Top of Data in this exercise

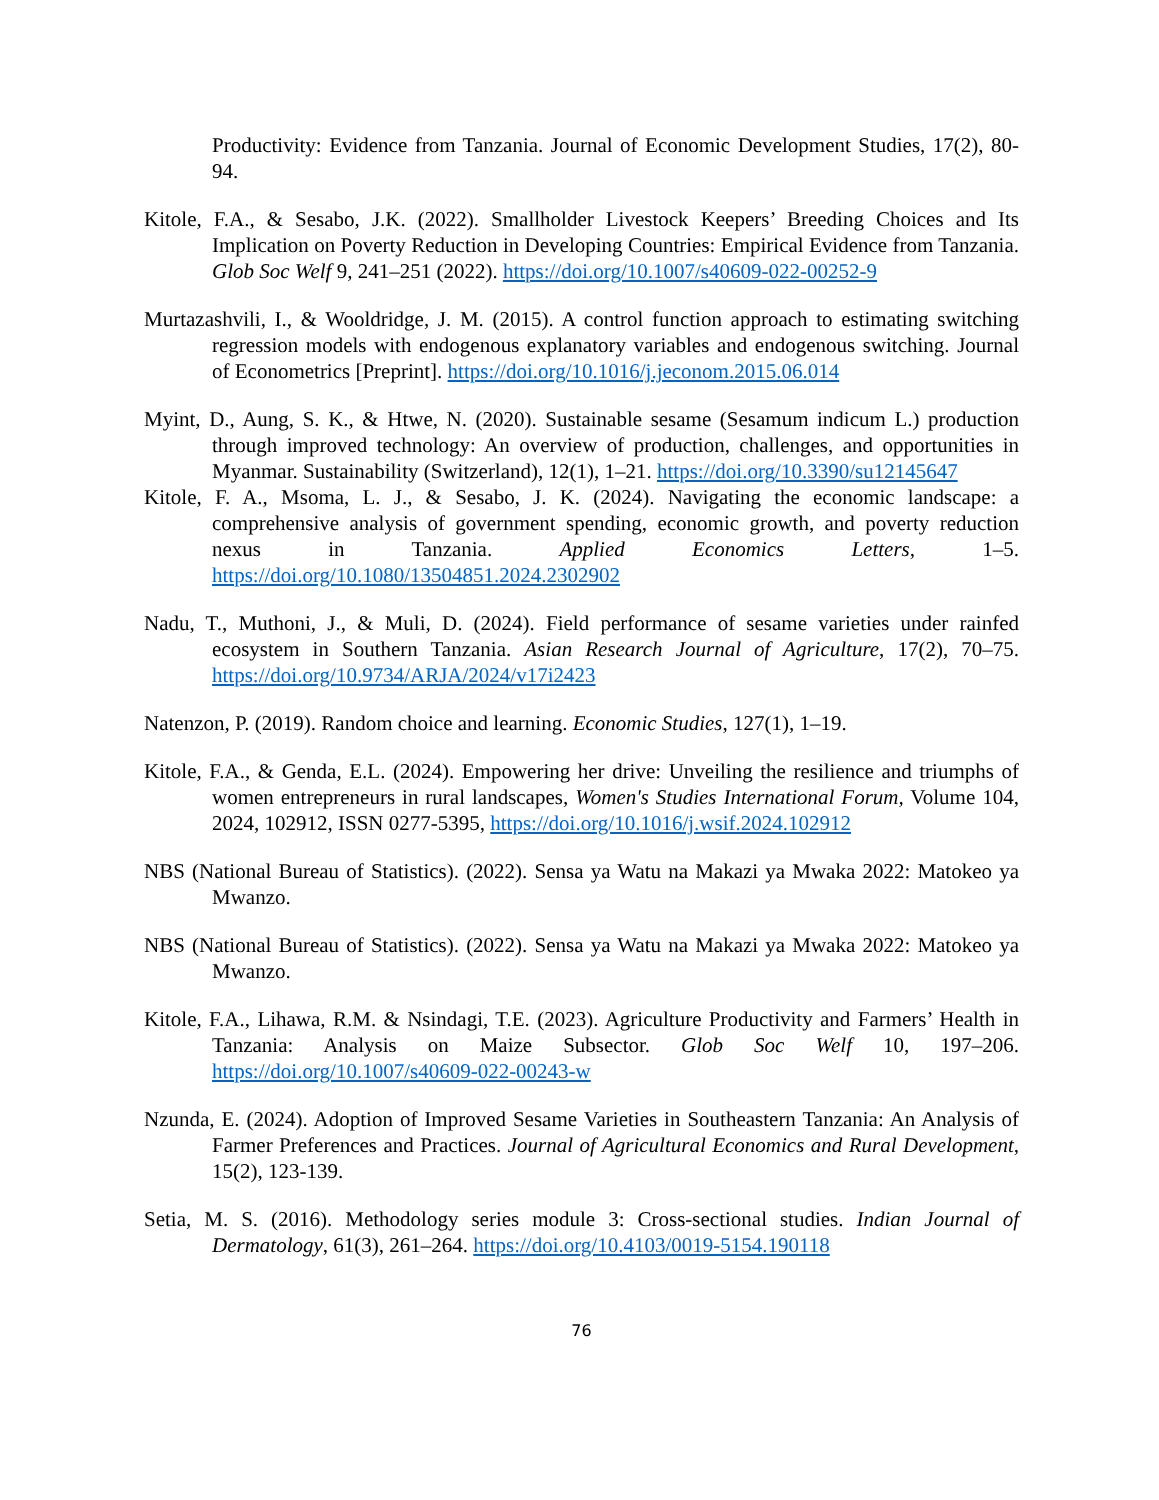Productivity: Evidence from Tanzania. Journal of Economic Development Studies, 17(2), 80-94.
Kitole, F.A., & Sesabo, J.K. (2022). Smallholder Livestock Keepers’ Breeding Choices and Its Implication on Poverty Reduction in Developing Countries: Empirical Evidence from Tanzania. Glob Soc Welf 9, 241–251 (2022). https://doi.org/10.1007/s40609-022-00252-9
Murtazashvili, I., & Wooldridge, J. M. (2015). A control function approach to estimating switching regression models with endogenous explanatory variables and endogenous switching. Journal of Econometrics [Preprint]. https://doi.org/10.1016/j.jeconom.2015.06.014
Myint, D., Aung, S. K., & Htwe, N. (2020). Sustainable sesame (Sesamum indicum L.) production through improved technology: An overview of production, challenges, and opportunities in Myanmar. Sustainability (Switzerland), 12(1), 1–21. https://doi.org/10.3390/su12145647
Kitole, F. A., Msoma, L. J., & Sesabo, J. K. (2024). Navigating the economic landscape: a comprehensive analysis of government spending, economic growth, and poverty reduction nexus in Tanzania. Applied Economics Letters, 1–5. https://doi.org/10.1080/13504851.2024.2302902
Nadu, T., Muthoni, J., & Muli, D. (2024). Field performance of sesame varieties under rainfed ecosystem in Southern Tanzania. Asian Research Journal of Agriculture, 17(2), 70–75. https://doi.org/10.9734/ARJA/2024/v17i2423
Natenzon, P. (2019). Random choice and learning. Economic Studies, 127(1), 1–19.
Kitole, F.A., & Genda, E.L. (2024). Empowering her drive: Unveiling the resilience and triumphs of women entrepreneurs in rural landscapes, Women's Studies International Forum, Volume 104, 2024, 102912, ISSN 0277-5395, https://doi.org/10.1016/j.wsif.2024.102912
NBS (National Bureau of Statistics). (2022). Sensa ya Watu na Makazi ya Mwaka 2022: Matokeo ya Mwanzo.
NBS (National Bureau of Statistics). (2022). Sensa ya Watu na Makazi ya Mwaka 2022: Matokeo ya Mwanzo.
Kitole, F.A., Lihawa, R.M. & Nsindagi, T.E. (2023). Agriculture Productivity and Farmers’ Health in Tanzania: Analysis on Maize Subsector. Glob Soc Welf 10, 197–206. https://doi.org/10.1007/s40609-022-00243-w
Nzunda, E. (2024). Adoption of Improved Sesame Varieties in Southeastern Tanzania: An Analysis of Farmer Preferences and Practices. Journal of Agricultural Economics and Rural Development, 15(2), 123-139.
Setia, M. S. (2016). Methodology series module 3: Cross-sectional studies. Indian Journal of Dermatology, 61(3), 261–264. https://doi.org/10.4103/0019-5154.190118
76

Bottom of Data in this exercise

What you return must match, line for line, the data from the line containing "Myint, D., Aung, S." to its end, both ends included.

Myint, D., Aung, S. K., & Htwe, N. (2020). Sustainable sesame (Sesamum indicum L.) production through improved technology: An overview of production, challenges, and opportunities in Myanmar. Sustainability (Switzerland), 12(1), 1–21. https://doi.org/10.3390/su12145647
Kitole, F. A., Msoma, L. J., & Sesabo, J. K. (2024). Navigating the economic landscape: a comprehensive analysis of government spending, economic growth, and poverty reduction nexus in Tanzania. Applied Economics Letters, 1–5. https://doi.org/10.1080/13504851.2024.2302902
Nadu, T., Muthoni, J., & Muli, D. (2024). Field performance of sesame varieties under rainfed ecosystem in Southern Tanzania. Asian Research Journal of Agriculture, 17(2), 70–75. https://doi.org/10.9734/ARJA/2024/v17i2423
Natenzon, P. (2019). Random choice and learning. Economic Studies, 127(1), 1–19.
Kitole, F.A., & Genda, E.L. (2024). Empowering her drive: Unveiling the resilience and triumphs of women entrepreneurs in rural landscapes, Women's Studies International Forum, Volume 104, 2024, 102912, ISSN 0277-5395, https://doi.org/10.1016/j.wsif.2024.102912
NBS (National Bureau of Statistics). (2022). Sensa ya Watu na Makazi ya Mwaka 2022: Matokeo ya Mwanzo.
NBS (National Bureau of Statistics). (2022). Sensa ya Watu na Makazi ya Mwaka 2022: Matokeo ya Mwanzo.
Kitole, F.A., Lihawa, R.M. & Nsindagi, T.E. (2023). Agriculture Productivity and Farmers’ Health in Tanzania: Analysis on Maize Subsector. Glob Soc Welf 10, 197–206. https://doi.org/10.1007/s40609-022-00243-w
Nzunda, E. (2024). Adoption of Improved Sesame Varieties in Southeastern Tanzania: An Analysis of Farmer Preferences and Practices. Journal of Agricultural Economics and Rural Development, 15(2), 123-139.
Setia, M. S. (2016). Methodology series module 3: Cross-sectional studies. Indian Journal of Dermatology, 61(3), 261–264. https://doi.org/10.4103/0019-5154.190118
76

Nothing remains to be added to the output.